#### [SET PROBLEM]
Rewrite the listing below with every occurrence of "get_reading" changed to "read_display" and everything else left the same. Leave the pictures out of your answer.

#### [RECORD EXCERPTS]

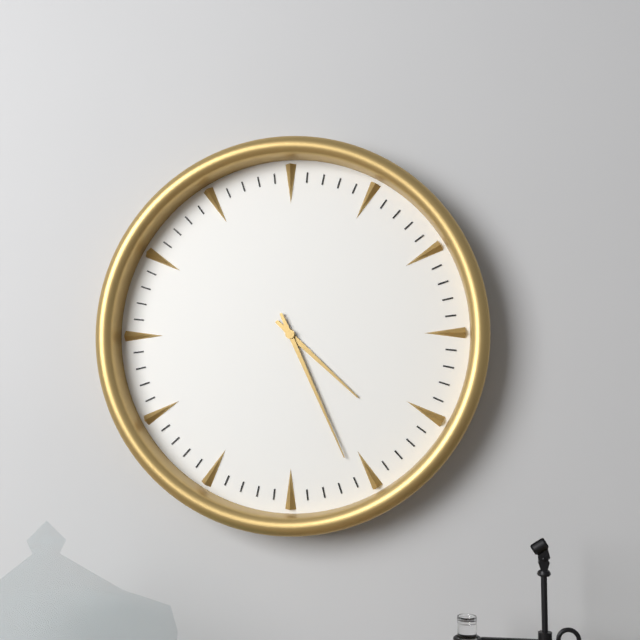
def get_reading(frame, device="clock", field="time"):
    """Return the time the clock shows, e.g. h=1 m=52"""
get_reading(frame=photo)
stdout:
h=4 m=26
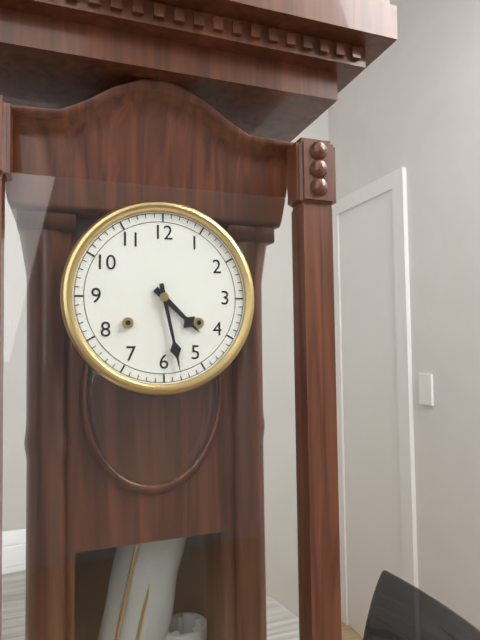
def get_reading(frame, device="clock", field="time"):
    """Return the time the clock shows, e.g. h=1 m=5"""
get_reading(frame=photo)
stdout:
h=4 m=28
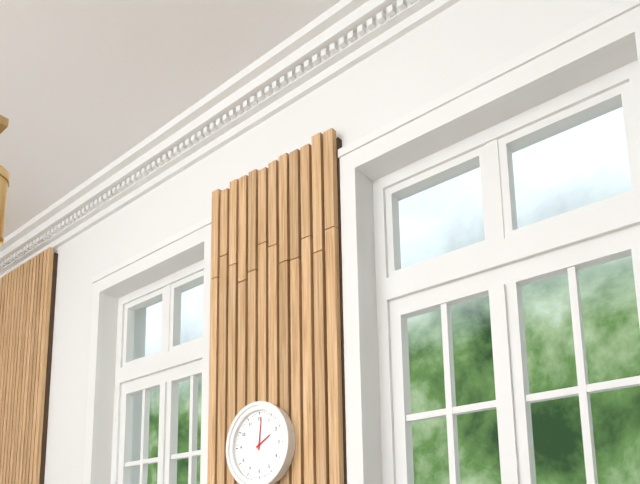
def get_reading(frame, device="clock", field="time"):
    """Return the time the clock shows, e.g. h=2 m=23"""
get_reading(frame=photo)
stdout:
h=2 m=1
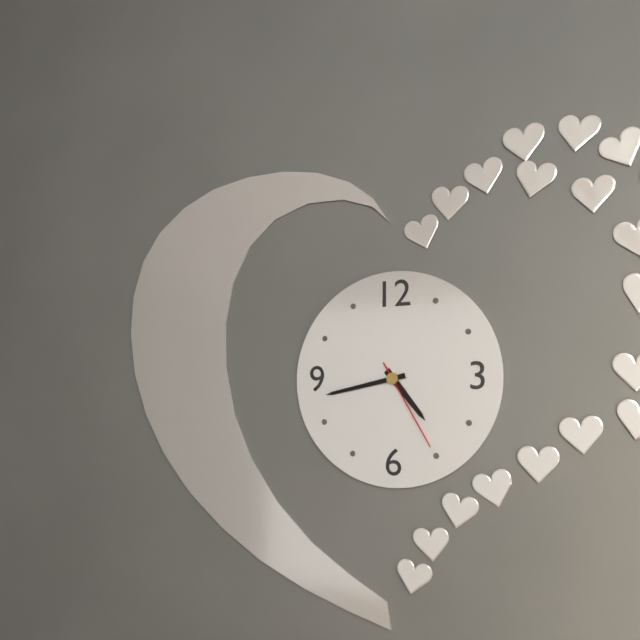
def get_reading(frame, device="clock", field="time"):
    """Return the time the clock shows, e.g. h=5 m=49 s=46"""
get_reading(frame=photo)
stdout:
h=4 m=43 s=25
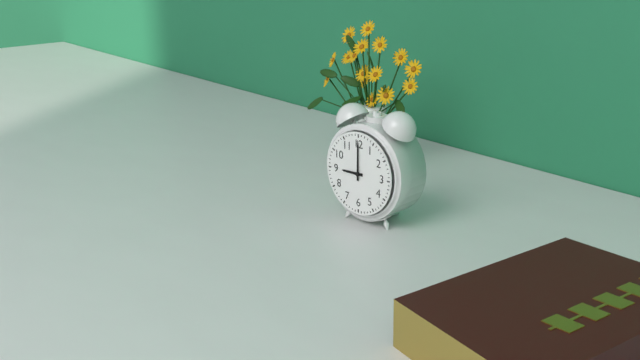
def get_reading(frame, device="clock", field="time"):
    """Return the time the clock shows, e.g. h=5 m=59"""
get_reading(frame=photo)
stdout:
h=9 m=0
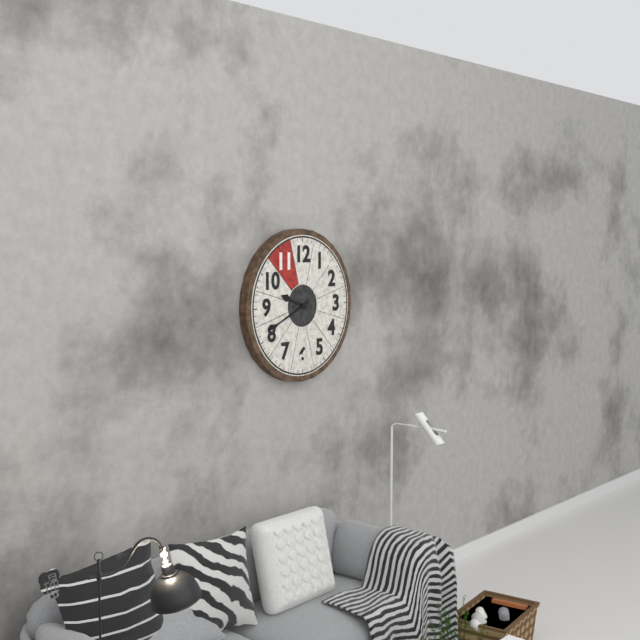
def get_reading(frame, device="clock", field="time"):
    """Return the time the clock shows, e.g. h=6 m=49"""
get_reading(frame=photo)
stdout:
h=9 m=41
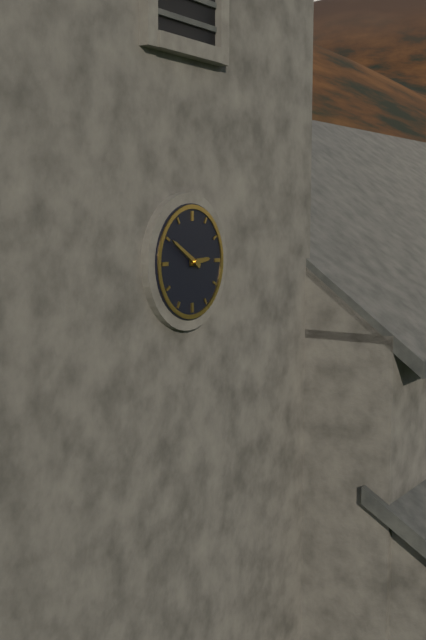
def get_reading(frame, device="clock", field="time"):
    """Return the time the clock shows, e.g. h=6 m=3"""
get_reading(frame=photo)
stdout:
h=2 m=50
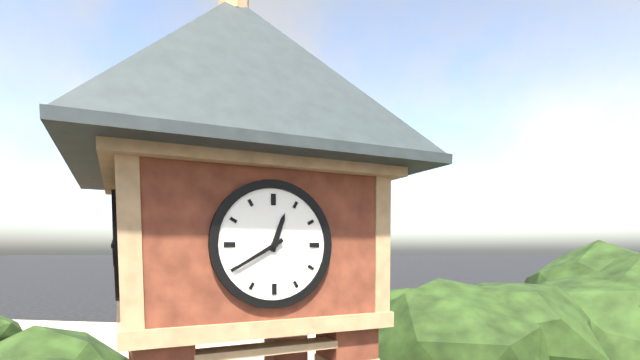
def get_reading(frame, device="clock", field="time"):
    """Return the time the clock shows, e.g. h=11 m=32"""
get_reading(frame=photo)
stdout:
h=12 m=40
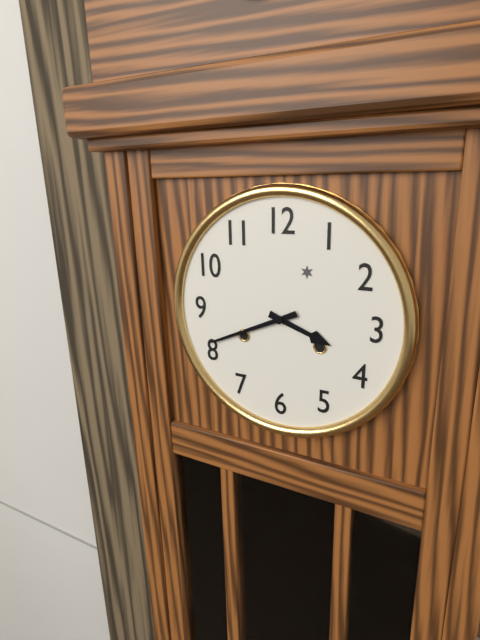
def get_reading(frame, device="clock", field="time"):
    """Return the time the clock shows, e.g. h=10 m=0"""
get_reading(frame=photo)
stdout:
h=3 m=41
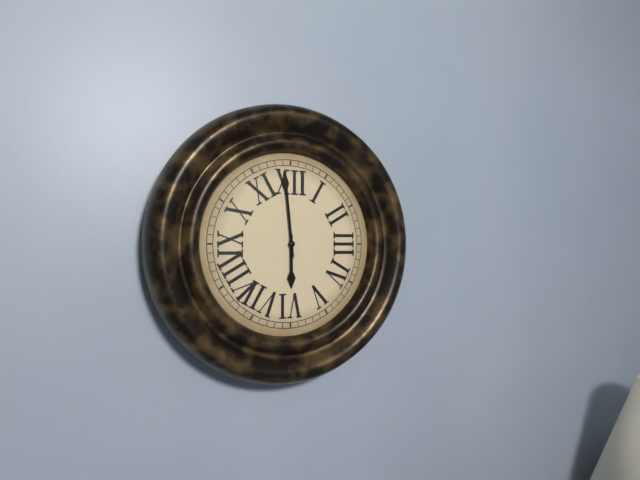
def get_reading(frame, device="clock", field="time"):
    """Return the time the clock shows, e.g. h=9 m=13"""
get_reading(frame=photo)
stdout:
h=5 m=59
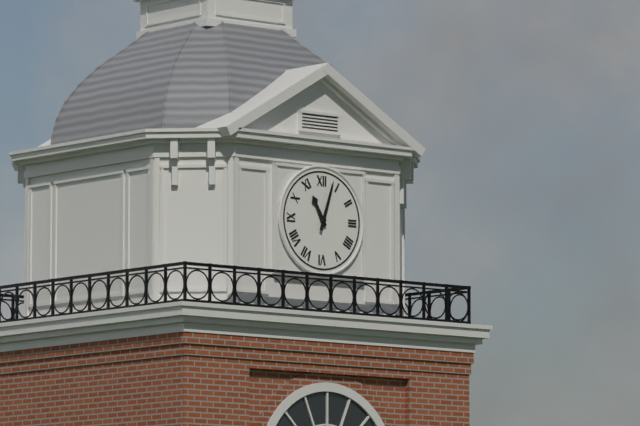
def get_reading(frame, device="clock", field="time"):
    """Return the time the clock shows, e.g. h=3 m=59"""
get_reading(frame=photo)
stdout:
h=11 m=3
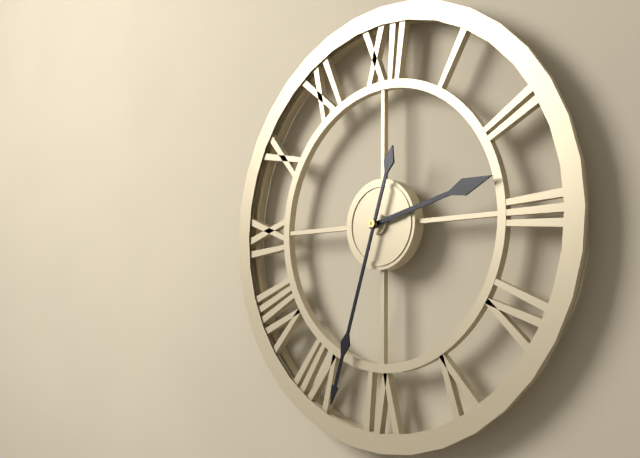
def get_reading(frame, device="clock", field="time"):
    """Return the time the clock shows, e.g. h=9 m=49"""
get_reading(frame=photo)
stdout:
h=2 m=33
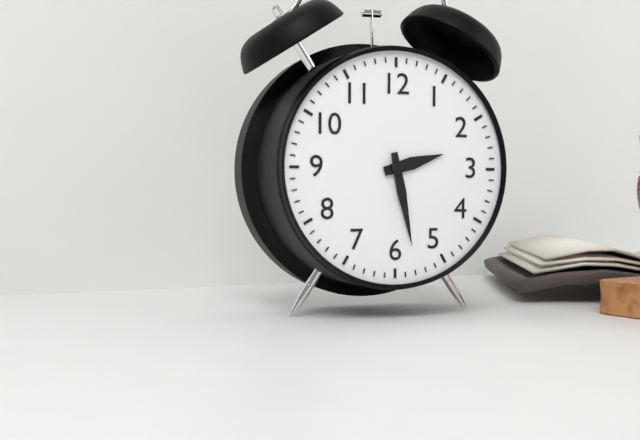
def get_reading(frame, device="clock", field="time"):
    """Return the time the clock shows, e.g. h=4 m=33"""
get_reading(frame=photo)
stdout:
h=2 m=28
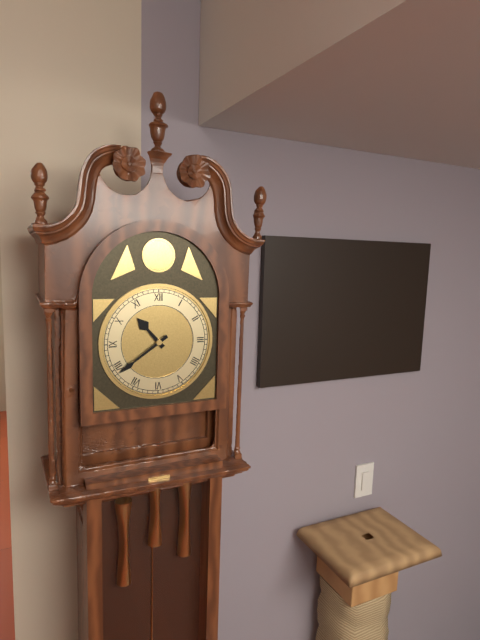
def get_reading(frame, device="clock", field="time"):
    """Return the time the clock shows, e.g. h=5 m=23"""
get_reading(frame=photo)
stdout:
h=10 m=39
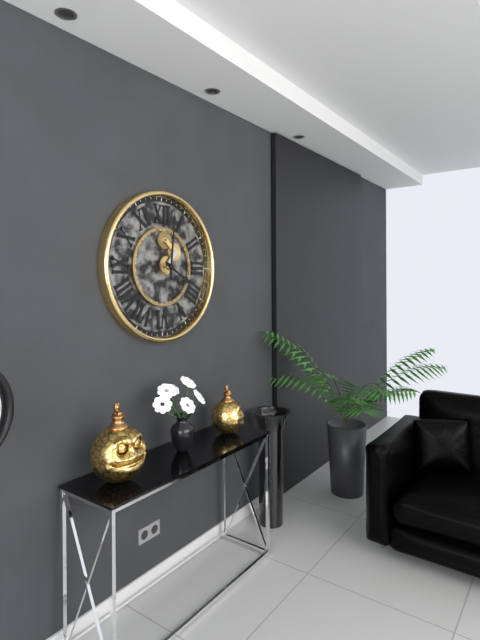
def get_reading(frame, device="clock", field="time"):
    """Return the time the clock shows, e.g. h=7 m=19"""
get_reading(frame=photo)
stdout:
h=4 m=1
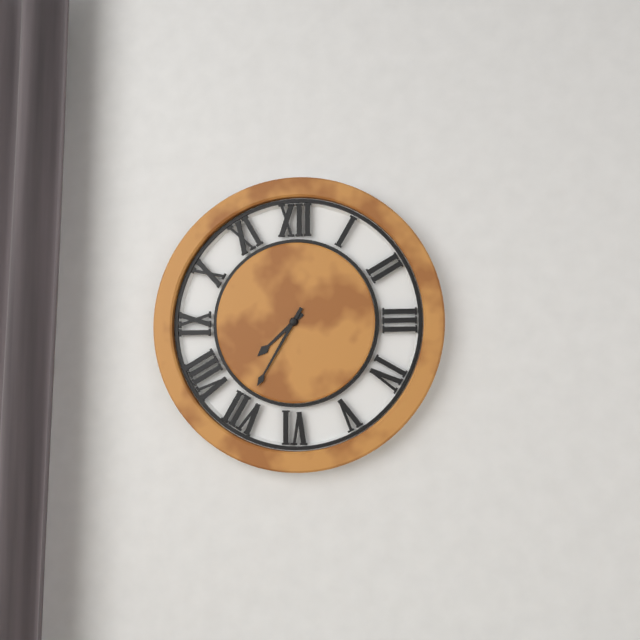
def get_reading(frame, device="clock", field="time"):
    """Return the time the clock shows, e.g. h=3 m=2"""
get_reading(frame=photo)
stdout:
h=7 m=35
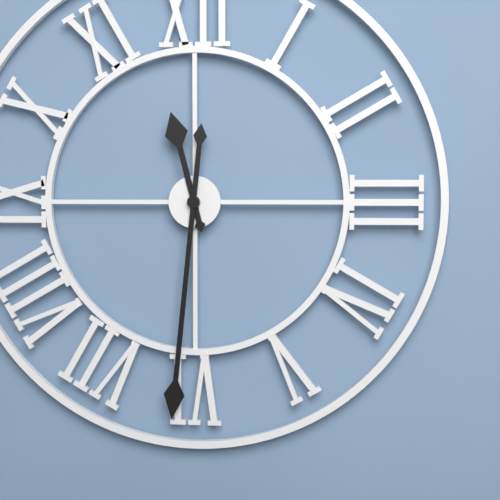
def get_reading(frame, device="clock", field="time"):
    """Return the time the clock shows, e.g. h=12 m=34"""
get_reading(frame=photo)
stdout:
h=11 m=31
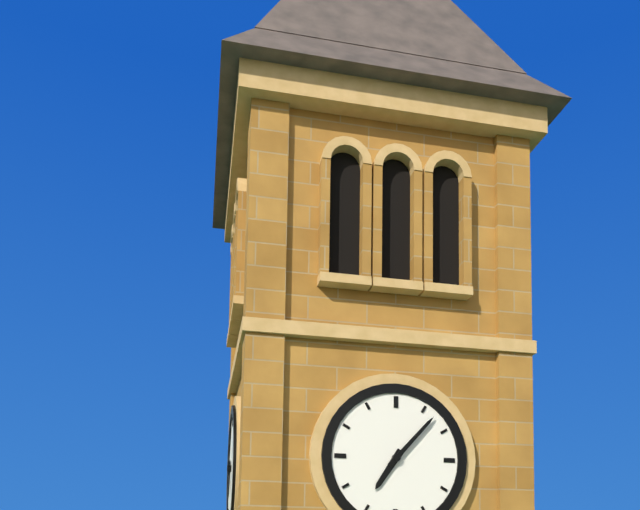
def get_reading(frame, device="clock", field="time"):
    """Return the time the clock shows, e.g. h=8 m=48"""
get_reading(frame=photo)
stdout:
h=7 m=7
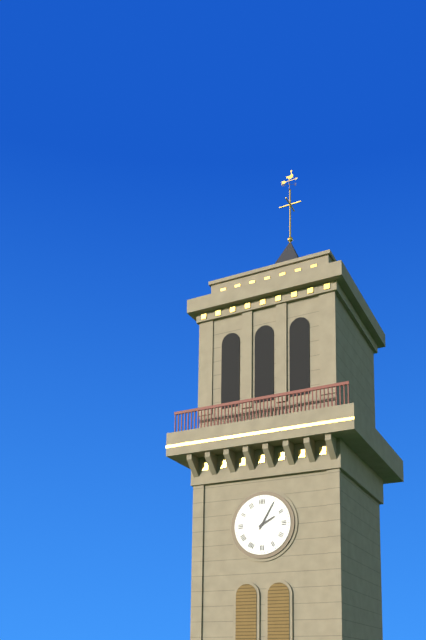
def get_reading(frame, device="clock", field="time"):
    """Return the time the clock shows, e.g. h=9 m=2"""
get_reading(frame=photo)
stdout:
h=2 m=5
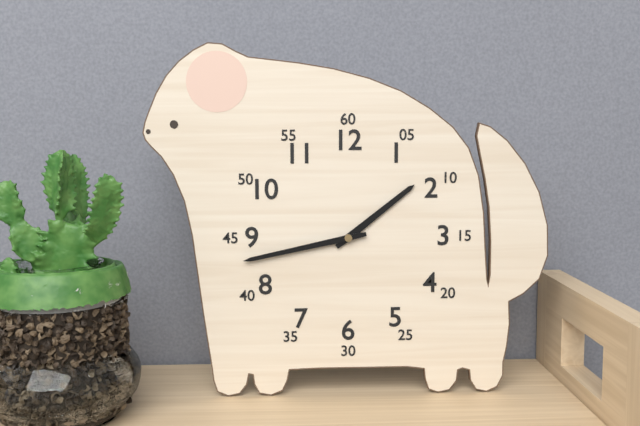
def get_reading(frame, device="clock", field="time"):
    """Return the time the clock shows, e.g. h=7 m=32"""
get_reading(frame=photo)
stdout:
h=1 m=43
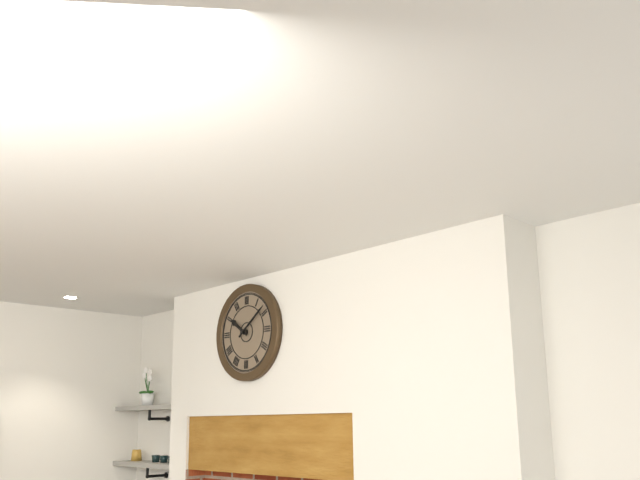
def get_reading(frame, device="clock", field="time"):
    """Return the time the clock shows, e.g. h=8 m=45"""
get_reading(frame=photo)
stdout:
h=10 m=9
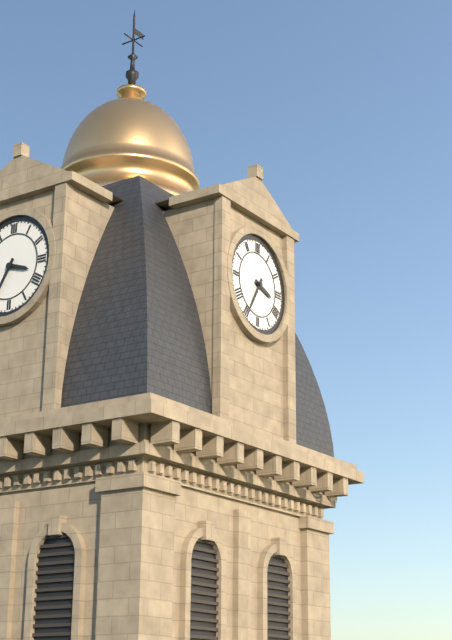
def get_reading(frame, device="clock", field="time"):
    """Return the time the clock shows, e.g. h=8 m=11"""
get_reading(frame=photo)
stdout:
h=3 m=35
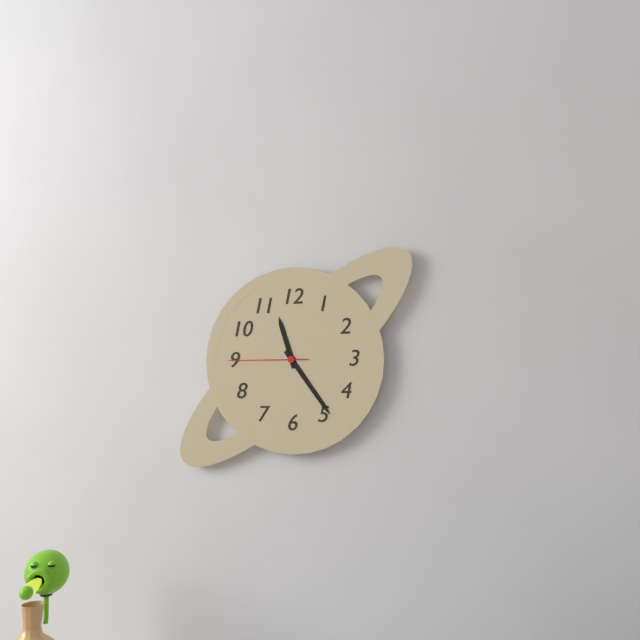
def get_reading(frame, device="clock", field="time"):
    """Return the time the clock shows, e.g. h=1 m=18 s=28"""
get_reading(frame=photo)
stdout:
h=11 m=24 s=45
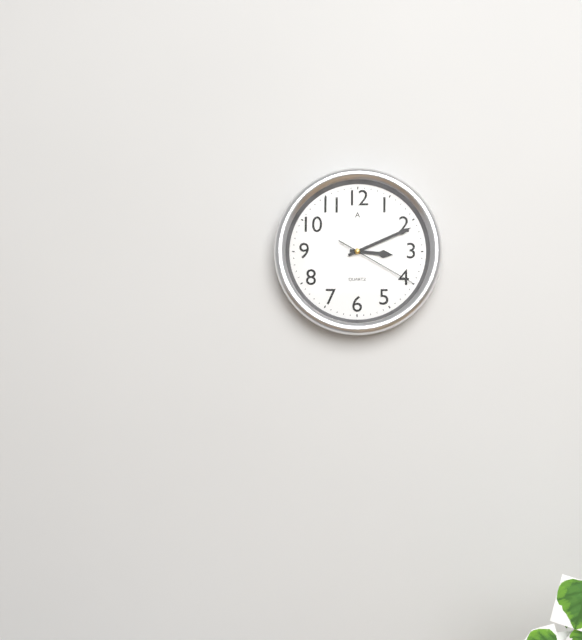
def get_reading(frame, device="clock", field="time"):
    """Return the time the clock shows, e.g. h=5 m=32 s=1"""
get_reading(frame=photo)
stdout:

#### [RIGHT ANSWER]
def read_display(frame, device="clock", field="time"):
    """Return the time the clock shows, e.g. h=1 m=52"""
read_display(frame=photo)
stdout:
h=4 m=26
def read_display(frame, device="clock", field="time"):
    """Return the time the clock shows, e.g. h=1 m=5"""
read_display(frame=photo)
stdout:
h=4 m=28
def read_display(frame, device="clock", field="time"):
    """Return the time the clock shows, e.g. h=2 m=23"""
read_display(frame=photo)
stdout:
h=2 m=1
def read_display(frame, device="clock", field="time"):
    """Return the time the clock shows, e.g. h=5 m=49 s=46"""
read_display(frame=photo)
stdout:
h=4 m=43 s=25
def read_display(frame, device="clock", field="time"):
    """Return the time the clock shows, e.g. h=5 m=59"""
read_display(frame=photo)
stdout:
h=9 m=0
def read_display(frame, device="clock", field="time"):
    """Return the time the clock shows, e.g. h=6 m=49"""
read_display(frame=photo)
stdout:
h=9 m=41
def read_display(frame, device="clock", field="time"):
    """Return the time the clock shows, e.g. h=6 m=3"""
read_display(frame=photo)
stdout:
h=2 m=50
def read_display(frame, device="clock", field="time"):
    """Return the time the clock shows, e.g. h=11 m=32"""
read_display(frame=photo)
stdout:
h=12 m=40
def read_display(frame, device="clock", field="time"):
    """Return the time the clock shows, e.g. h=10 m=0"""
read_display(frame=photo)
stdout:
h=3 m=41
def read_display(frame, device="clock", field="time"):
    """Return the time the clock shows, e.g. h=9 m=13"""
read_display(frame=photo)
stdout:
h=5 m=59
def read_display(frame, device="clock", field="time"):
    """Return the time the clock shows, e.g. h=3 m=59"""
read_display(frame=photo)
stdout:
h=11 m=3
def read_display(frame, device="clock", field="time"):
    """Return the time the clock shows, e.g. h=9 m=49"""
read_display(frame=photo)
stdout:
h=2 m=33
def read_display(frame, device="clock", field="time"):
    """Return the time the clock shows, e.g. h=4 m=33"""
read_display(frame=photo)
stdout:
h=2 m=28
def read_display(frame, device="clock", field="time"):
    """Return the time the clock shows, e.g. h=5 m=23"""
read_display(frame=photo)
stdout:
h=10 m=39
def read_display(frame, device="clock", field="time"):
    """Return the time the clock shows, e.g. h=7 m=19"""
read_display(frame=photo)
stdout:
h=4 m=1
def read_display(frame, device="clock", field="time"):
    """Return the time the clock shows, e.g. h=3 m=2"""
read_display(frame=photo)
stdout:
h=7 m=35
def read_display(frame, device="clock", field="time"):
    """Return the time the clock shows, e.g. h=12 m=34"""
read_display(frame=photo)
stdout:
h=11 m=31
def read_display(frame, device="clock", field="time"):
    """Return the time the clock shows, e.g. h=8 m=48"""
read_display(frame=photo)
stdout:
h=7 m=7
def read_display(frame, device="clock", field="time"):
    """Return the time the clock shows, e.g. h=9 m=2"""
read_display(frame=photo)
stdout:
h=2 m=5
def read_display(frame, device="clock", field="time"):
    """Return the time the clock shows, e.g. h=7 m=32"""
read_display(frame=photo)
stdout:
h=1 m=43
def read_display(frame, device="clock", field="time"):
    """Return the time the clock shows, e.g. h=8 m=45"""
read_display(frame=photo)
stdout:
h=10 m=9
def read_display(frame, device="clock", field="time"):
    """Return the time the clock shows, e.g. h=8 m=11"""
read_display(frame=photo)
stdout:
h=3 m=35
def read_display(frame, device="clock", field="time"):
    """Return the time the clock shows, e.g. h=1 m=18 s=28"""
read_display(frame=photo)
stdout:
h=11 m=24 s=45
def read_display(frame, device="clock", field="time"):
    """Return the time the clock shows, e.g. h=5 m=32 s=1"""
read_display(frame=photo)
stdout:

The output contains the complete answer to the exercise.